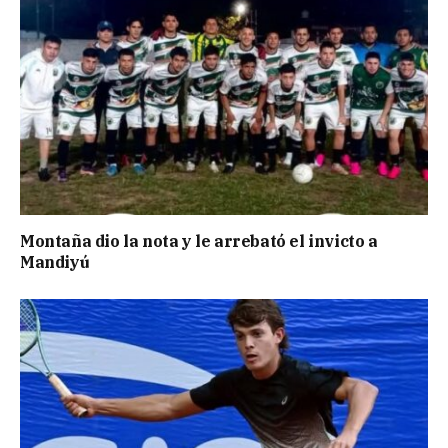
Montaña dio la nota y le arrebató el invicto a
Mandiyú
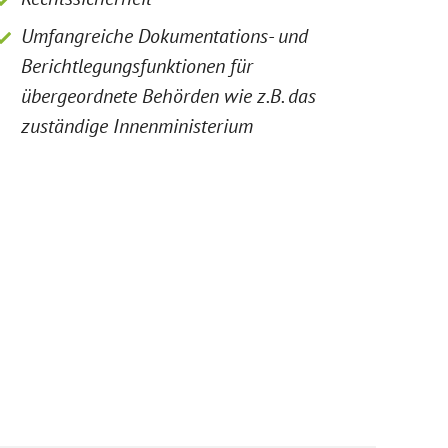
Umfangreiche Dokumentations- und
Berichtlegungsfunktionen für
übergeordnete Behörden wie z.B. das
zuständige Innenministerium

Exercise goal: Without the pictures, retype each line of the records above exactly.

Written answer:
Montaña dio la nota y le arrebató el invicto a
Mandiyú
Umfangreiche Dokumentations- und
Berichtlegungsfunktionen für
übergeordnete Behörden wie z.B. das
zuständige Innenministerium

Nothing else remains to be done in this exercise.